When we moved into our first house, we had 100ft of garden behind it and a greenhouse at the end, some of it laid to lawn, some to vegetable patch. It was a natural progression to start growing our own food; both sets of our grandparents had done so, our parents did in a fairly haphazard way, so we joined them. It was fun! We never did it in such a way that we were ‘self sufficient’ and could avoid going to the supermarket for things. Sometimes, because of the way we gardened, we would lose crops (the year the cabbage whites decimated our purple sprouting broccoli for example), but we picked and processed and froze and bottled and we did have a pretty good thing going.
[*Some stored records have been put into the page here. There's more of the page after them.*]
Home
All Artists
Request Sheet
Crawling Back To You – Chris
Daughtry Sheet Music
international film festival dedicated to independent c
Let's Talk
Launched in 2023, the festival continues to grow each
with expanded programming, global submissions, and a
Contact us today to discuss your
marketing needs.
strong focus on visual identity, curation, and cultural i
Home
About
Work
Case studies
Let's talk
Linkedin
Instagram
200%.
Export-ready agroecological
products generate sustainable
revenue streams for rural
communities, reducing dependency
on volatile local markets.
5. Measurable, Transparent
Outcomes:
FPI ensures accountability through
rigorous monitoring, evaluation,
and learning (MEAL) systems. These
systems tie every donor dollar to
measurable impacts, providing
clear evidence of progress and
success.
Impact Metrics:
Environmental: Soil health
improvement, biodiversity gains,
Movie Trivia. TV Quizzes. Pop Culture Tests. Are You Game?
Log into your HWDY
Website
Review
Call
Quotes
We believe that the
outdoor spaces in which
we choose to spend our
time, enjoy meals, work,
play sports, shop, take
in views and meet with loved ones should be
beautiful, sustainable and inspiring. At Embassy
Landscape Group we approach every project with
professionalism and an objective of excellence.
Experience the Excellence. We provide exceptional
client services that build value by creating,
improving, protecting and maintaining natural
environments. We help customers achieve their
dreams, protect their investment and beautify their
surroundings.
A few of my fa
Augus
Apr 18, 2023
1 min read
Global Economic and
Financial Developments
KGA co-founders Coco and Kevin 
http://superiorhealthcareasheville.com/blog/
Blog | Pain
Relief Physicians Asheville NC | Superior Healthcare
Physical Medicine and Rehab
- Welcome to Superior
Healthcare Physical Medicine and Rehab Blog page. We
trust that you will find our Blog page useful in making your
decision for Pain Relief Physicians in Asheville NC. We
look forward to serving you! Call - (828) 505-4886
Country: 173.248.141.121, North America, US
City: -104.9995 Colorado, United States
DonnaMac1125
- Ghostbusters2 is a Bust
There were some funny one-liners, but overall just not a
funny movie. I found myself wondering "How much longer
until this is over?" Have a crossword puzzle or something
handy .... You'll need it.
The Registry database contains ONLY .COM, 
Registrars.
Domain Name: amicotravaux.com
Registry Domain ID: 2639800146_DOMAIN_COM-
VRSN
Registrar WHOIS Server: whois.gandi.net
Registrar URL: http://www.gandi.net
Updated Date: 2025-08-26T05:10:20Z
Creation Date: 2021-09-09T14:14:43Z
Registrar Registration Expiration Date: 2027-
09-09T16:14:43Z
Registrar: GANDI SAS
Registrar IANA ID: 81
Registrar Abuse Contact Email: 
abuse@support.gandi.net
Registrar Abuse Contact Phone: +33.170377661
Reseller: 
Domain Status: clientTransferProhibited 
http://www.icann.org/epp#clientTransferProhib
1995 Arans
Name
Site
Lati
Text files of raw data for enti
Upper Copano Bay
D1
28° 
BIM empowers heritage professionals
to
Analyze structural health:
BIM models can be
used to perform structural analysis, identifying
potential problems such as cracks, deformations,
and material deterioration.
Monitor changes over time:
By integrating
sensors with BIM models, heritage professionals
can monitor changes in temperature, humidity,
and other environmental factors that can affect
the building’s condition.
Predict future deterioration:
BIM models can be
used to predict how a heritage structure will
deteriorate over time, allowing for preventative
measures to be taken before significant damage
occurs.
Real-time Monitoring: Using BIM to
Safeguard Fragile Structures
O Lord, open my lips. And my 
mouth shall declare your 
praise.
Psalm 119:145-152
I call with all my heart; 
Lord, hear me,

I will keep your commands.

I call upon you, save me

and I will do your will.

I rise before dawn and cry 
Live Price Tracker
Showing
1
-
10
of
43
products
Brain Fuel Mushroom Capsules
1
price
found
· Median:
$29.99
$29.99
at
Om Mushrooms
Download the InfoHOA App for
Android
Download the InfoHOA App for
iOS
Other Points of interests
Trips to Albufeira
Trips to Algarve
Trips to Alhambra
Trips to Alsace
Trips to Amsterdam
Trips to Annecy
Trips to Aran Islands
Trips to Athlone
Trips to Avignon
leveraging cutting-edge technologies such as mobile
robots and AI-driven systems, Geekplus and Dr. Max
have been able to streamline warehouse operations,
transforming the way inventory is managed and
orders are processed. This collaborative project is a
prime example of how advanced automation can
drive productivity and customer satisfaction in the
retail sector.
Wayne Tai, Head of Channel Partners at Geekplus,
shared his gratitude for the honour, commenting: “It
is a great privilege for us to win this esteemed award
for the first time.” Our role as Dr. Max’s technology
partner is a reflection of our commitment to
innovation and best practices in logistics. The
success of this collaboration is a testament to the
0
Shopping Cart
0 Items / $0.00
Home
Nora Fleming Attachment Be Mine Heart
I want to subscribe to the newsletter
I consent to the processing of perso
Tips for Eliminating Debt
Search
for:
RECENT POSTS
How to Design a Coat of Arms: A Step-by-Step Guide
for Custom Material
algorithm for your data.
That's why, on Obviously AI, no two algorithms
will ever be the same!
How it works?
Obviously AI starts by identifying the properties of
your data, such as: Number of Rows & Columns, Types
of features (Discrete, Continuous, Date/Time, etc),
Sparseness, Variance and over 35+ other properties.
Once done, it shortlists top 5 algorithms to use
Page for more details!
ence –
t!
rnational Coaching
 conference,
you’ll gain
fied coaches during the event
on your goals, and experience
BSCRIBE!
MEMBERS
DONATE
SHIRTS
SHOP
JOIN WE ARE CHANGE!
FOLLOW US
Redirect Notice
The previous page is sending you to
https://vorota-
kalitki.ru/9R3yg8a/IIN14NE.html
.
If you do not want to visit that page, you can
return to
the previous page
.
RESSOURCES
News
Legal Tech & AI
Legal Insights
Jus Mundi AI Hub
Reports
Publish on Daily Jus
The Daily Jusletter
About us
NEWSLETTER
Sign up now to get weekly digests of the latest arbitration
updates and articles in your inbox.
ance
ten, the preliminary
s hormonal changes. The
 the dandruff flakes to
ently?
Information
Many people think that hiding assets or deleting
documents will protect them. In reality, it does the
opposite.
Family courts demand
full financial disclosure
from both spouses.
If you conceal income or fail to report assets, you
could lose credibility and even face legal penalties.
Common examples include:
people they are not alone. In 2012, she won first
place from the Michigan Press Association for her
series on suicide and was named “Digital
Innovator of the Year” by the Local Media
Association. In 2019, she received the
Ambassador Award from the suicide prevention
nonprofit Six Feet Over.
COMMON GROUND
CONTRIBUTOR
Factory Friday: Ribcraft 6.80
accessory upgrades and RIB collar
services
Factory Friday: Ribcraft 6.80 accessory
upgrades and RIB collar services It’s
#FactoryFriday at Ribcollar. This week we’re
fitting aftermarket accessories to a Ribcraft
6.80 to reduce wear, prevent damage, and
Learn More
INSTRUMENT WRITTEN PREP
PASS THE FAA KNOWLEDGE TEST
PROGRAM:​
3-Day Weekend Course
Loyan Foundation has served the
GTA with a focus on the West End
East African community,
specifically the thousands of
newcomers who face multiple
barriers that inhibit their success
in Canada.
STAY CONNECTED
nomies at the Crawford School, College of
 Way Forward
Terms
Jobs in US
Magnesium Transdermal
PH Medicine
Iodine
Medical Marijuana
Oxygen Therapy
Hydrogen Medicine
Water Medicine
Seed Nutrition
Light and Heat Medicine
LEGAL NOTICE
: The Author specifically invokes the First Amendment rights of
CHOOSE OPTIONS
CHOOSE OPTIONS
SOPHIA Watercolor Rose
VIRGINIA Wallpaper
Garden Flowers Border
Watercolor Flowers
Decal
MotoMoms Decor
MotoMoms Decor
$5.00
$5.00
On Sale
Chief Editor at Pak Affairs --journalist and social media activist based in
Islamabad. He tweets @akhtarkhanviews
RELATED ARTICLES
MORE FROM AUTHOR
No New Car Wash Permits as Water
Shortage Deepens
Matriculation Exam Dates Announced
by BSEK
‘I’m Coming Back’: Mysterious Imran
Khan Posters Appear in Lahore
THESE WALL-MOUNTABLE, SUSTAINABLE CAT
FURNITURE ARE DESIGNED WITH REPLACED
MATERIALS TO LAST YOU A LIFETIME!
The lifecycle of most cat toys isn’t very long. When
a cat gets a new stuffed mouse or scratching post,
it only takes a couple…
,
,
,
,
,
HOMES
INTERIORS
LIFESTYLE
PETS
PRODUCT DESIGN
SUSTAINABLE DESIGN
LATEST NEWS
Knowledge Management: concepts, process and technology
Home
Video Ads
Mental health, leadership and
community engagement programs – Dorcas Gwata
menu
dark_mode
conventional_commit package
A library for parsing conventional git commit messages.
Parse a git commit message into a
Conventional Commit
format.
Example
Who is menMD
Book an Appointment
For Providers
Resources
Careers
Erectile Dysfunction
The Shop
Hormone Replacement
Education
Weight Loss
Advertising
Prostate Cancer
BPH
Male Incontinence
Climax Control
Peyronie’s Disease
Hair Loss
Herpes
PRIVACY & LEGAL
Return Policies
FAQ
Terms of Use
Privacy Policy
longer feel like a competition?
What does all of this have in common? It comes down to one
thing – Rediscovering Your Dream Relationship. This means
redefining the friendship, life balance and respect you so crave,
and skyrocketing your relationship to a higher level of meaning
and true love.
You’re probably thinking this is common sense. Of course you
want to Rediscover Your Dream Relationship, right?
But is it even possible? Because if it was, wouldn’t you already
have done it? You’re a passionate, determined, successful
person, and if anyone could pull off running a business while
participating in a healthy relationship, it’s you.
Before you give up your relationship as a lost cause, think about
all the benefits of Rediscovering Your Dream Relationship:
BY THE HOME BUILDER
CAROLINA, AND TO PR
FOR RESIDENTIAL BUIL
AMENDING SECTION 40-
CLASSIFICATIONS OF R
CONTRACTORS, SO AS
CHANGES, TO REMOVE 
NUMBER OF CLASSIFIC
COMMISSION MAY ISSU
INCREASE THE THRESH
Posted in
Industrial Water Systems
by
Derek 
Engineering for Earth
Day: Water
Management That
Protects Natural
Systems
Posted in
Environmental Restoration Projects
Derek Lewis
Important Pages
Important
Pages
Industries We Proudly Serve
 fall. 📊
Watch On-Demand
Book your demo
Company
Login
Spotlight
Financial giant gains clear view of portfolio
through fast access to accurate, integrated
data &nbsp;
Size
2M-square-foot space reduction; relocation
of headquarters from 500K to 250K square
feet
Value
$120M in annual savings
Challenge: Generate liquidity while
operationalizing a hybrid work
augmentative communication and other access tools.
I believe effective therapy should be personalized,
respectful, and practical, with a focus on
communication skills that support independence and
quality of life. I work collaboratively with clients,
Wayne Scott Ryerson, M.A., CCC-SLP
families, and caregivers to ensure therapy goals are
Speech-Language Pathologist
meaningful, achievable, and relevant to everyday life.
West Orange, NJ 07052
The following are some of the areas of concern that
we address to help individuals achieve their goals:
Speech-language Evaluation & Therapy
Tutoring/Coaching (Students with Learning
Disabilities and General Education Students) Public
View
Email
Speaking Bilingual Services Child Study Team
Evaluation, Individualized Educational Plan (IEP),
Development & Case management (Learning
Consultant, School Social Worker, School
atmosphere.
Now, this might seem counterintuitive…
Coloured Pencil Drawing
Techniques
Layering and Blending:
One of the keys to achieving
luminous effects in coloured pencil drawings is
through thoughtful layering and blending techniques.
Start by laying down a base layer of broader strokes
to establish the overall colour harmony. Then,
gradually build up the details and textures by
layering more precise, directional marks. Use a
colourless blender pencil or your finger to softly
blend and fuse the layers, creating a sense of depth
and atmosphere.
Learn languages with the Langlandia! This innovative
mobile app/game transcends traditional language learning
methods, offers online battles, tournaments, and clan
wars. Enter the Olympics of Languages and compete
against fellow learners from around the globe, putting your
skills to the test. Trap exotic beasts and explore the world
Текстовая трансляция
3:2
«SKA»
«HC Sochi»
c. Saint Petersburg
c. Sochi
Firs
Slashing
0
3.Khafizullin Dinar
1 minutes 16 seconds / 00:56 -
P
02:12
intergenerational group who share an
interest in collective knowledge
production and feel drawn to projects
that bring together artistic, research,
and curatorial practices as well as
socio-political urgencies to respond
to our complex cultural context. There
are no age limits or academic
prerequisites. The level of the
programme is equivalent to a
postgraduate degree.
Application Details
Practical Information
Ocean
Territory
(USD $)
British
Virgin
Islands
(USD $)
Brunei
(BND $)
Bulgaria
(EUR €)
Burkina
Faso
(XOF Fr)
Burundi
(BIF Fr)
That said, my nana always managed to make green gooseberry jam and mine was always pink…never worked out why!

Then we moved to the States. Our first rented house had a big garden but nowhere really to plant food. When we moved into our own house, I had big plans for growing fruit canes and trees, and cutting a plot into the ground where we could grow vegetables. The first year, though, because I had a baby and not much time, I bought pots and put beans, courgettes and tomatoes in them to grow on the deck.

The raccoons and deer enjoyed my endeavours, but not before the ridiculous growing conditions had turned my beans into inedible sticks and my nicely turned out courgettes into marrows overnight.

Since then, I haven’t really bothered. Much of the issue is that the growing season is such that the food plants need the most tending in the six weeks during which we often go back to the UK. We joined a local Community Sponsored Agriculture collective for a while but it became ridiculously expensive for food stuffs I wasn’t particularly interested in cooking or bottling.

I do miss it though. I have been reading my good friend Nikki’s foraging and canning exploits and her rosehip syrup and elderflower cordial both look yummy. I remember fondly my scarlet redcurrant and rosehip wine…and the year my rhubarb wine had a second fermentation in the bottle and you couldn’t stand upright after one glass!

The very wonderful Jack Monroe posted about this blog the other day: http://joannadobson.com/2013/10/02/garden-rage/

It has made me more determined to garden for food again! I *will* fight the critters! I will make the man do some graft when we’re not here!

I do have a nice-ish plot in the back which I could possibly fence off for potatoes, corn and carrots and I would love to put a few fruit trees in the front garden for spring blossoms and autumn fruits.

This is not so much ‘austerity’ as a feeling that I should be feeding my own family from our own land. There’s so much we should be able to grow ourselves, so much land we could be using to feed ourselves. I don’t really know why I have been so reticent to do so.

Maybe if we all put food in our gardens we could all feed ourselves better…as well as getting much needed exercise!

2 thoughts on “Dig For Victory.

  1. Joanna says:

    Good luck! Absolutely love the description of your grandparents’ growing and preserving.

  2. Mr Potarto says:

    How will you keep the raccoons out? Tricky things, raccoons.